Building High-Performance Event-Driven Microservices with Go NATS JetStream and OpenTelemetry Tracing

golang

Building High-Performance Event-Driven Microservices with Go NATS JetStream and OpenTelemetry Tracing

Learn to build scalable event-driven microservices with Go, NATS JetStream & distributed tracing. Master event sourcing, observability & production patterns.

Jul 25, 2025

Building High-Performance Event-Driven Microservices with Go NATS JetStream and OpenTelemetry Tracing

I’ve been thinking about distributed systems lately. Why do so many struggle with performance as they scale? The challenges I faced while building a global e-commerce platform inspired me to explore high-performance event-driven architectures. Today I’ll share how to build resilient microservices using Go, NATS JetStream, and distributed tracing - a combination I’ve found particularly effective in production environments.

When designing our architecture, we need to consider how services communicate without creating bottlenecks. NATS JetStream provides the backbone with its persistent messaging capabilities. The core structure connects user, order, and notification services through a central event bus. Each service handles its domain logic while publishing events for others to consume. This separation allows independent scaling and deployment. What happens if a service goes offline temporarily? JetStream’s persistence ensures no events are lost.

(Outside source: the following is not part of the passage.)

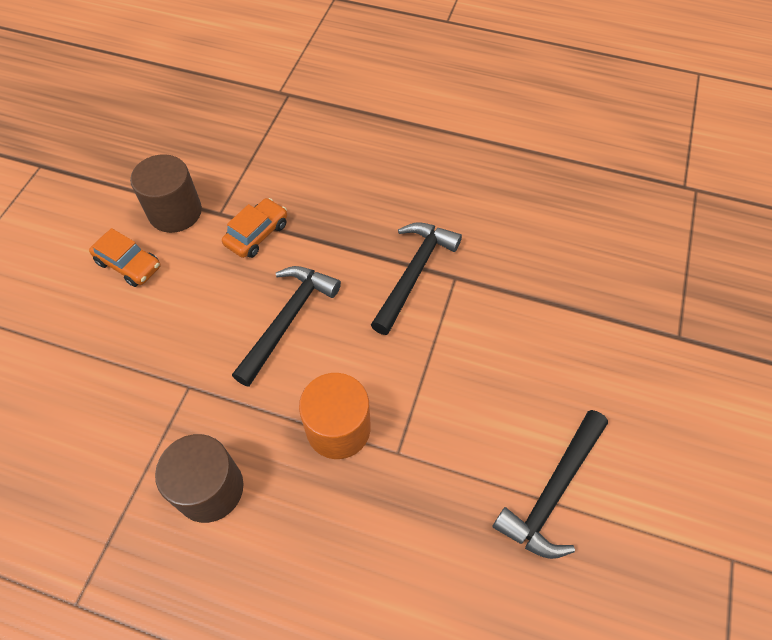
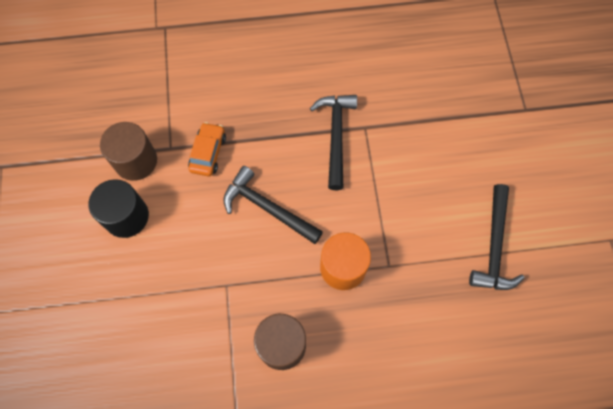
camera: 25 degrees left, 10 degrees up
(129, 264) = (126, 216): orange car -> black cylinder
(288, 320) = (267, 208): black hammer -> black hammer turned 60 degrees counterclockwise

Setting up our messaging infrastructure requires careful configuration. Here’s a minimal JetStream setup in Docker:

// Start NATS cluster
docker run -d --name nats-1 -p 4222:4222 -v /data/jetstream:/data \
  nats:latest -js -cluster nats://0.0.0.0:6222 -routes nats://nats-1:6222,nats://nats-2:6222

Connecting our Go services to JetStream involves establishing reliable connections with automatic reconnects. Notice how we handle disconnections gracefully:

func NewEventBus(urls []string) (*EventBus, error) {
  opts := []nats.Option{
    nats.MaxReconnects(10),
    nats.ReconnectWait(2*time.Second),
    nats.DisconnectErrHandler(func(_ *nats.Conn, err error) {
      log.Printf("Disconnected: %v", err)
    }),
  }
  
  nc, _ := nats.Connect(strings.Join(urls, ","), opts...)
  js, _ := nc.JetStream(nats.PublishAsyncMaxPending(1000))
  
  return &EventBus{nc: nc, js: js}, nil
}

For our user service, event sourcing becomes crucial. We store state changes as a sequence of events. When a user updates their profile, we publish an event rather than directly updating a database. This approach has interesting implications - how might we rebuild state if needed? By replaying events from the beginning. Here’s how we handle user updates:

func (s *UserService) UpdateProfile(ctx context.Context, update ProfileUpdate) error {
  event := events.UserUpdated{
    UserID:      update.UserID,
    NewName:     update.Name,
    ChangedAt:   time.Now(),
  }
  
  if err := s.eventBus.Publish("USER_UPDATED", event); err != nil {
    return fmt.Errorf("publishing failed: %w", err)
  }
  
  return nil
}

Distributed tracing solves visibility challenges across service boundaries. Using OpenTelemetry, we propagate trace contexts through events:

// Inject tracing context into event metadata
carrier := propagation.MapCarrier{}
otel.GetTextMapPropagator().Inject(ctx, carrier)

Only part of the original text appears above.